Об этой соседской хитрости поведали нам со Всеславом галантерейный торговец и нищий с паперти Софии Киевской. А по совместительству — коллеги по части дьявольских задумок, тайных операций и диверсий, Ставр с Абрамом. И не только об этой.
Западное побережье через пять проливов вело к Северному морю. Через Кадетринне, Фемарн- и Большой Бельт, Каттегат и Скагеррак можно было добраться до бескрайней хмурой синевы, где по правую руку оставались Швеция и Норвегия, по левую — Дания, Германская империя, Нижние Земли и страна франков. А почти прямо по курсу — та самая Англия, интересовавшая нас до ужаса.
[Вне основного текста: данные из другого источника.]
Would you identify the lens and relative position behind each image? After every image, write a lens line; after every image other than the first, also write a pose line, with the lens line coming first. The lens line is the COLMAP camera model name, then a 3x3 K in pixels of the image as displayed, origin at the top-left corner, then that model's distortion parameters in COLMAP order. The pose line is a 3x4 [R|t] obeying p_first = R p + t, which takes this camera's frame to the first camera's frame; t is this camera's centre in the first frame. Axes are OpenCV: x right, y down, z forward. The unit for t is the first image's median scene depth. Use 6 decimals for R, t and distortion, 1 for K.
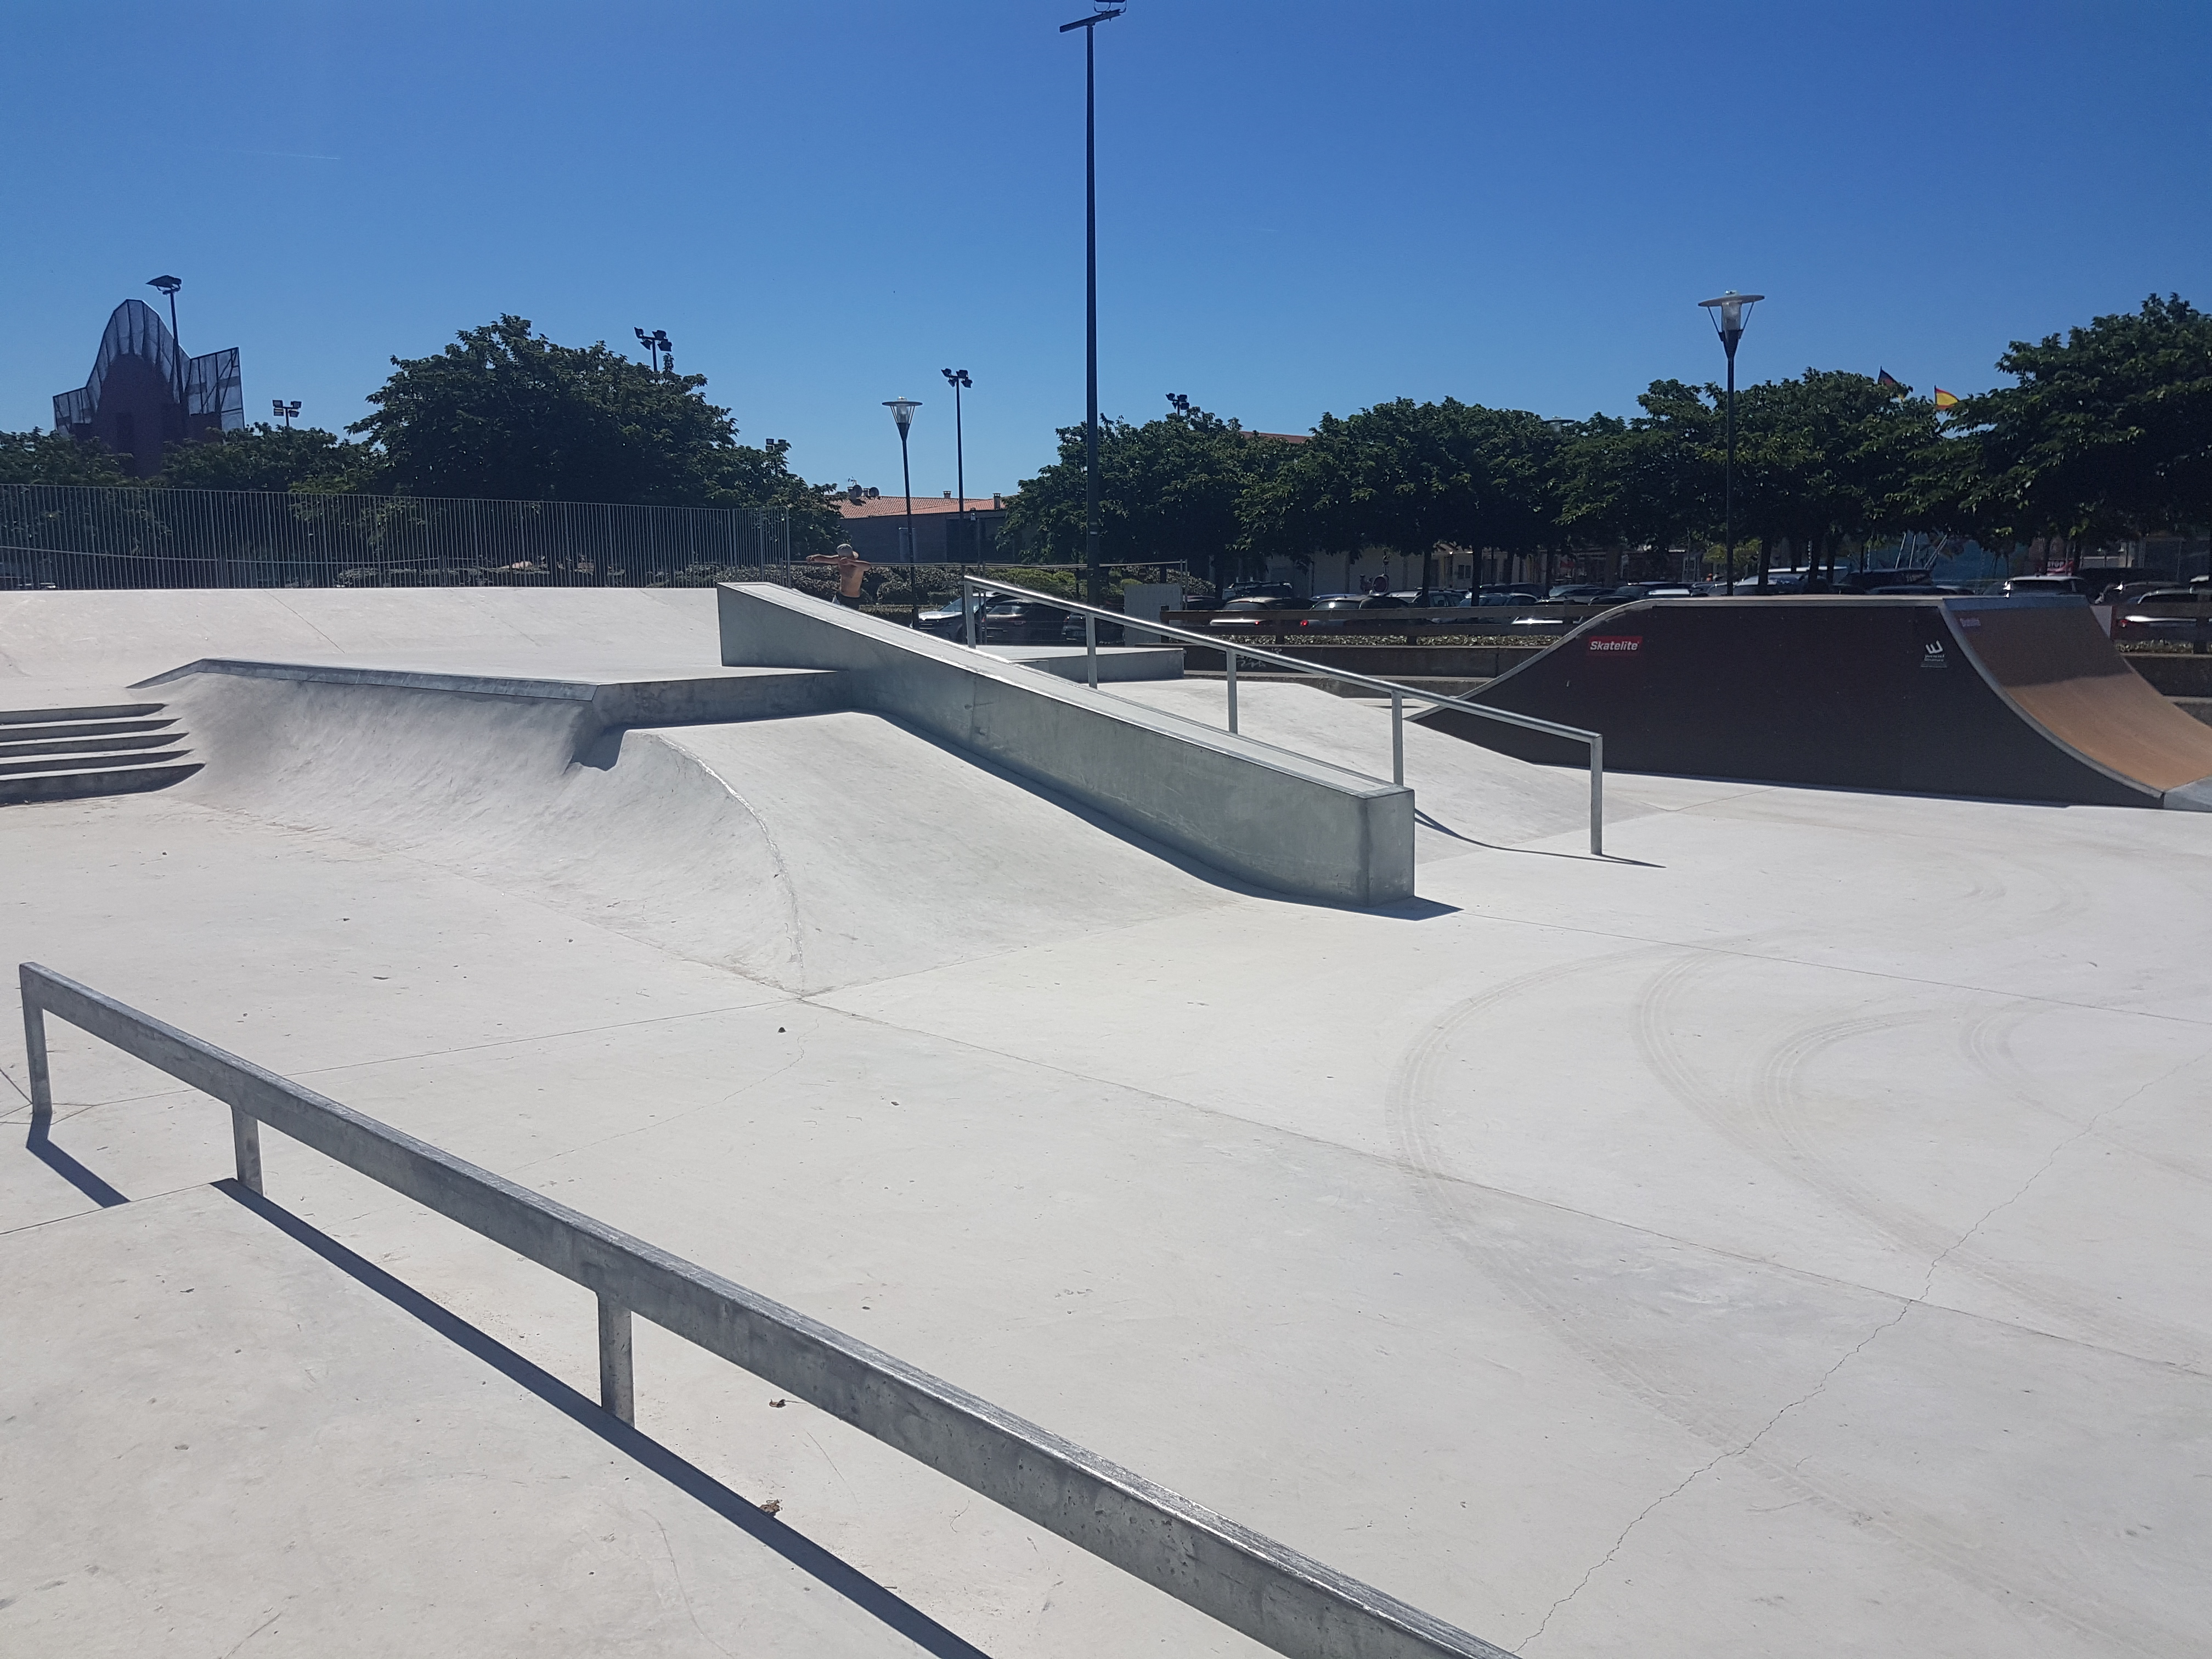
lens RADIAL K [[1665.4, 0, 1182.2], [0, 1665.4, 845.0], [0, 0, 1]] dist [0.122714, -0.127860]
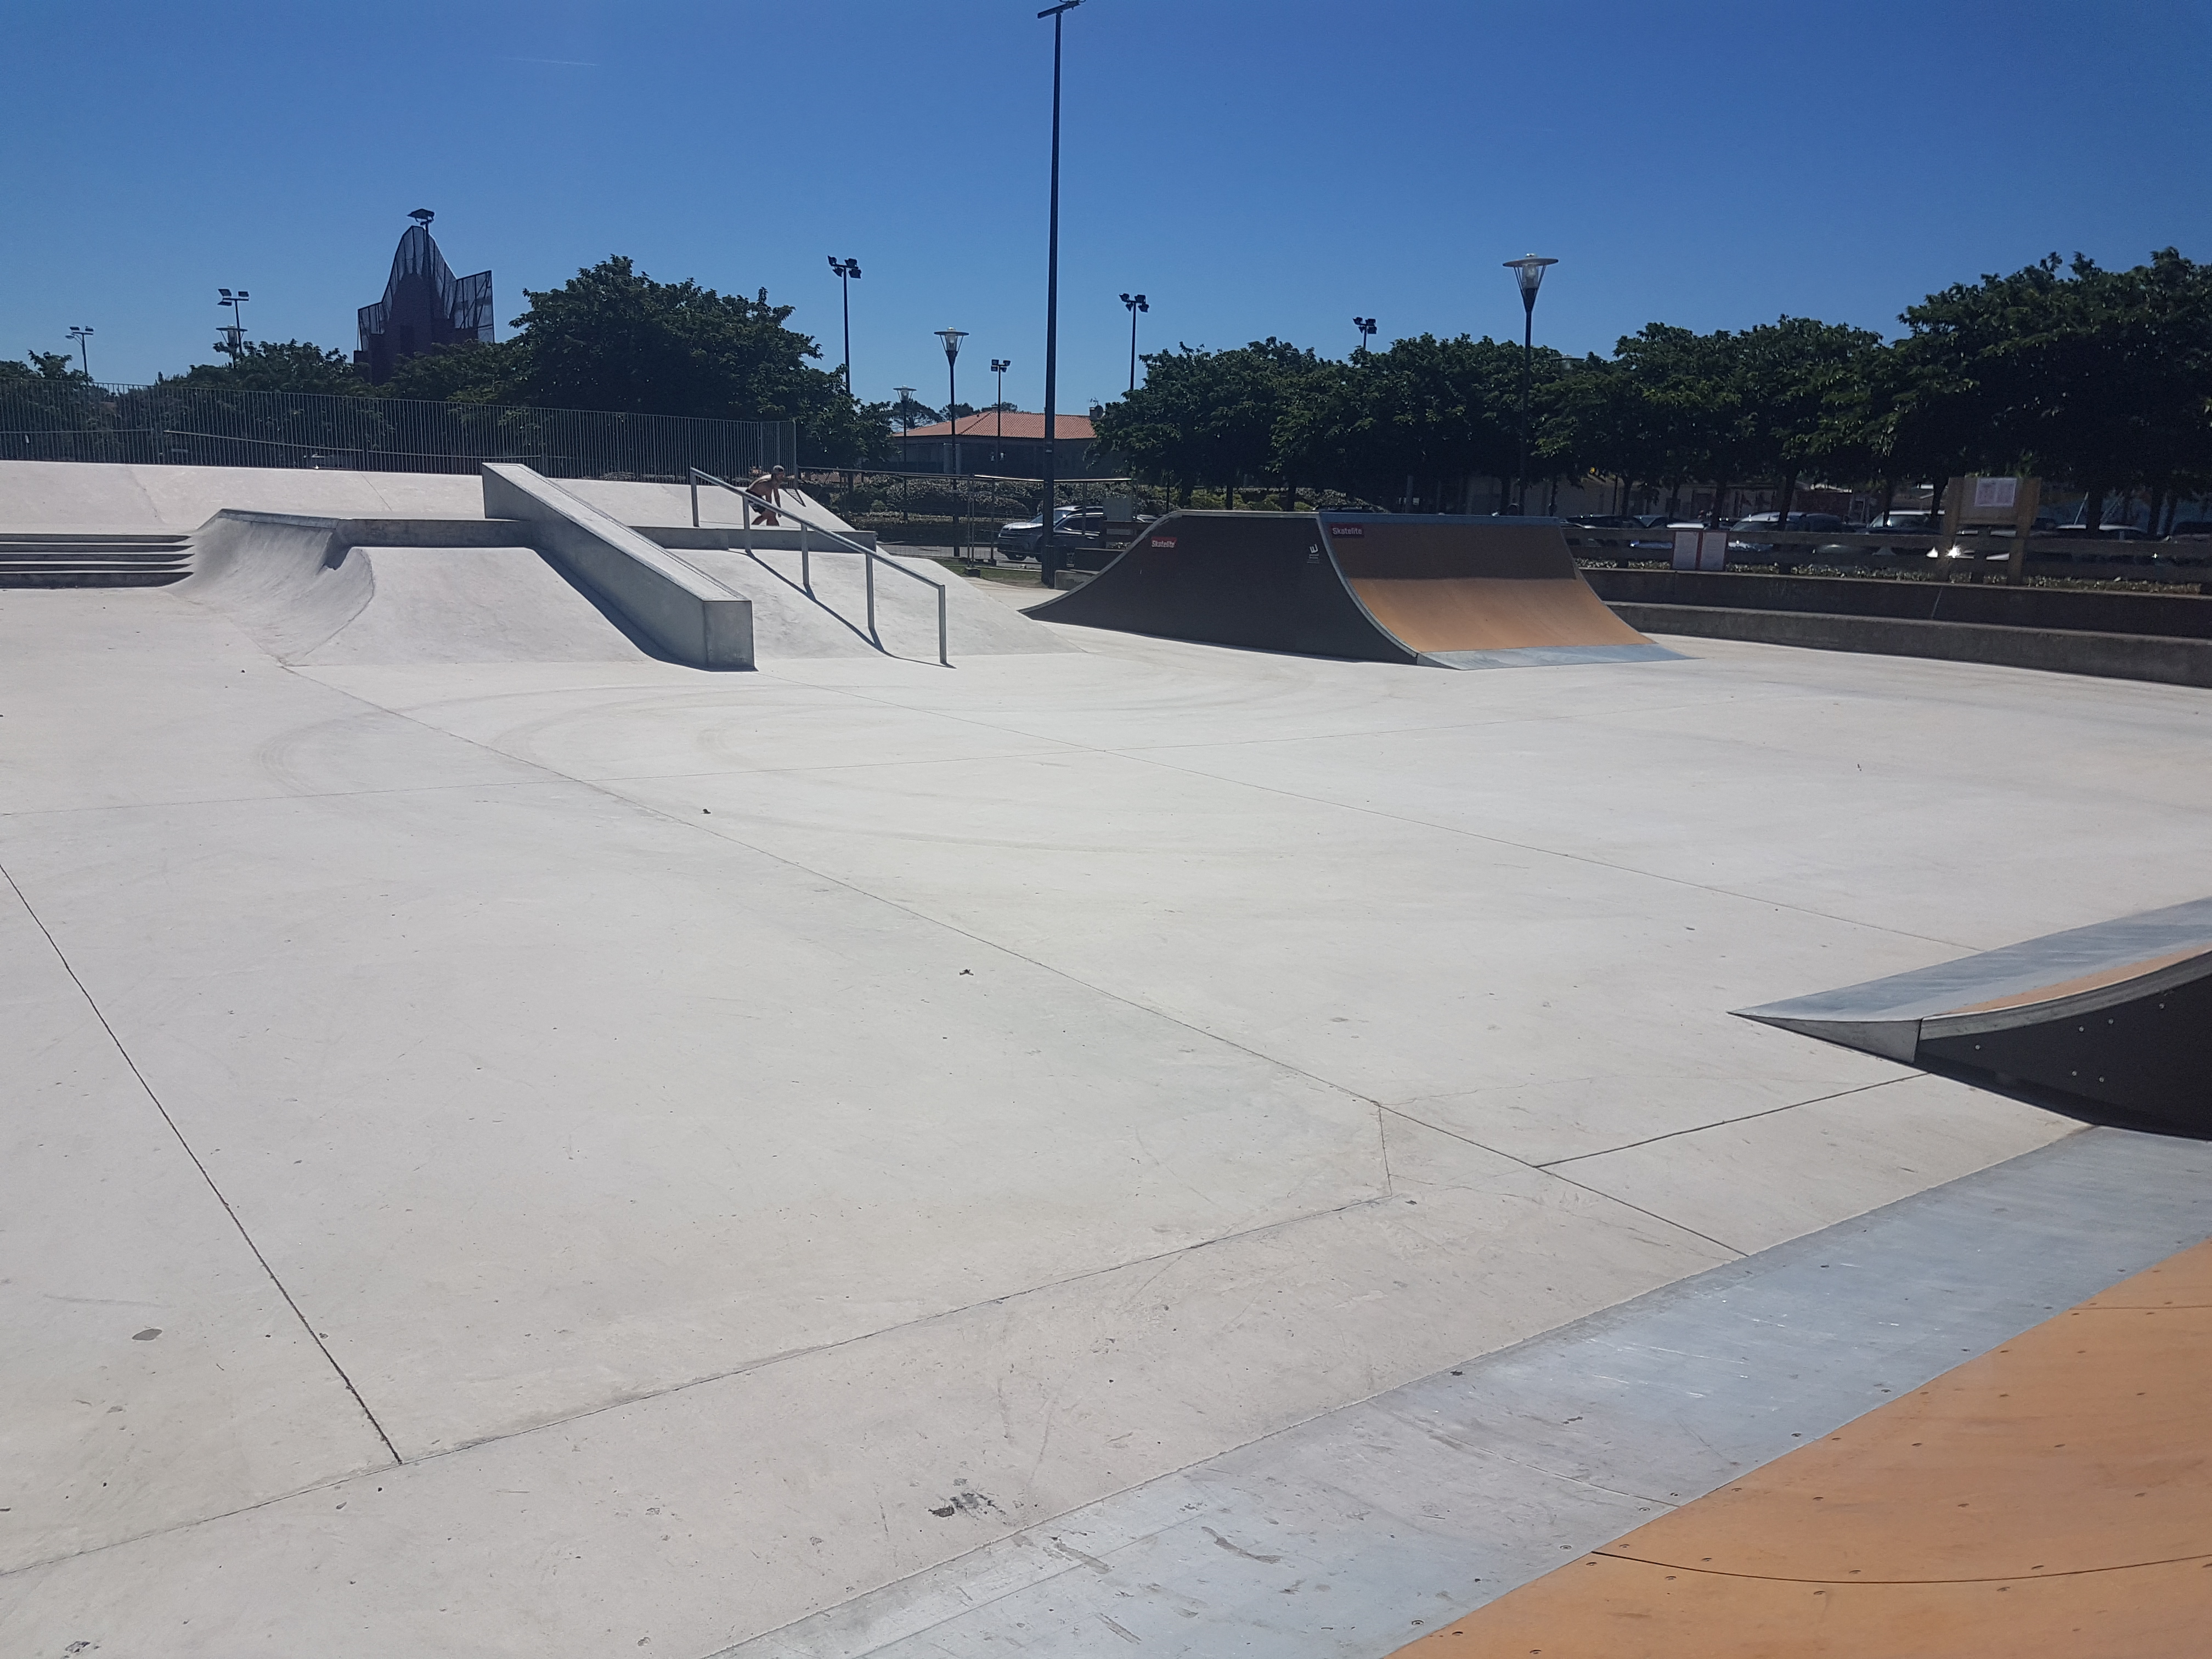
lens RADIAL K [[1682.4, 0, 1106.0], [0, 1682.4, 829.5], [0, 0, 1]] dist [0.137426, -0.177103]
pose [[0.980622, 0.070837, -0.182656, 0.194350], [-0.064880, 0.997154, 0.038395, 0.025550], [0.184856, -0.025801, 0.982427, -0.141537]]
Вот только тех, кто пересекал Северное море напрямки, никто из советников лично не знал, а давать рекомендации на основании саг, легенд и баек им не позволяли, видимо, профессиональная гордость и честь мундира. Несмотря на то, что один был в хламиде и какой-то странного вида поддергайке без рукавов, а второй — в привычном поддоспешнике из мягкой кожи.
Зато они, едва ли не смущаясь друг друга, рассказали про невзрачную с виду бухту Шлей.
Об этом, оказывается, очень мало кто знал, и беседы на этот счёт в кругу мореходов, воинов и вождей считались не очень приличными. Не приветствовались, так скажем. Но за полчаса, а то и побольше, уклончивых ответов, намёков и даже скандального крика старцев друг на дружку удалось нам со Всеславом выяснить основное.
Бухта Шлей, начинавшаяся в заливе Малый Бельт, что лежал вроде как и вовсе в стороне от нашего маршрута, уходила вглубь датских земель. В очень глубокую глубь, как многозначительно подчеркнул Абрам. И, если будет хороший кормчий, милость Господа, погоды и, например, короля датчан — по ней можно дойти до порта Шлезвиг. Скрывавшийся в глубине, он сейчас взялся усиленно перетягивать на себя остатки одеяла Хедебю, одного из крупнейших торговых центров Дании той поры. Который лет двадцать назад спалили норвежцы, а пару-тройку зим назад их дело досконально, как умели, завершили дружинные Крута. Они проследили путь трёх лодий, разоривших руянский торговый караван в датских водах, нашли и наказали, как и всегда. Только чуть увлеклись. И Хедебю стало проще и дешевле выстроить заново где-нибудь в другом месте.
Об этом у Свена Эстридсона с Крутом Гривеничем состоялся довольно напряжённый разговор на недавней встрече в верха́х. С непременными хватаниями за мечи и секиры. Ну, хоть не за бороды друг друга хватали. Выступивший кем-то вроде третейского судьи Всеслав, при методической и историко-архивной поддержке патриарха и волхва, нашёл нужные слова, чтобы унять многолетнюю конфронтацию датчан и руян. Выступил гарантом будущего добрососедского взаимовыгодного сотрудничества острова Руяна и острова Шеллан, Зеландии, где находилась тогдашняя столица Дании, Ро́скильд. Это отняло много сил и прилично золота. По мнению Чародея. По окаменевшим лицам конфликтовавших сторон если судить — неприлично много. Присутствовавший при дипломатических торгах Глеб и вовсе как закусил кулак в самом начале, так только сильнее в него вгрызался, чтоб не завопить чего-нибудь непочтительное. А потом долго убеждал князя и короля, что столько золота сразу им ни к чему, поэтому тра́ншей-переводов будет несколько, в течение пяти лет, а лучше — семи. И ведь убедил же.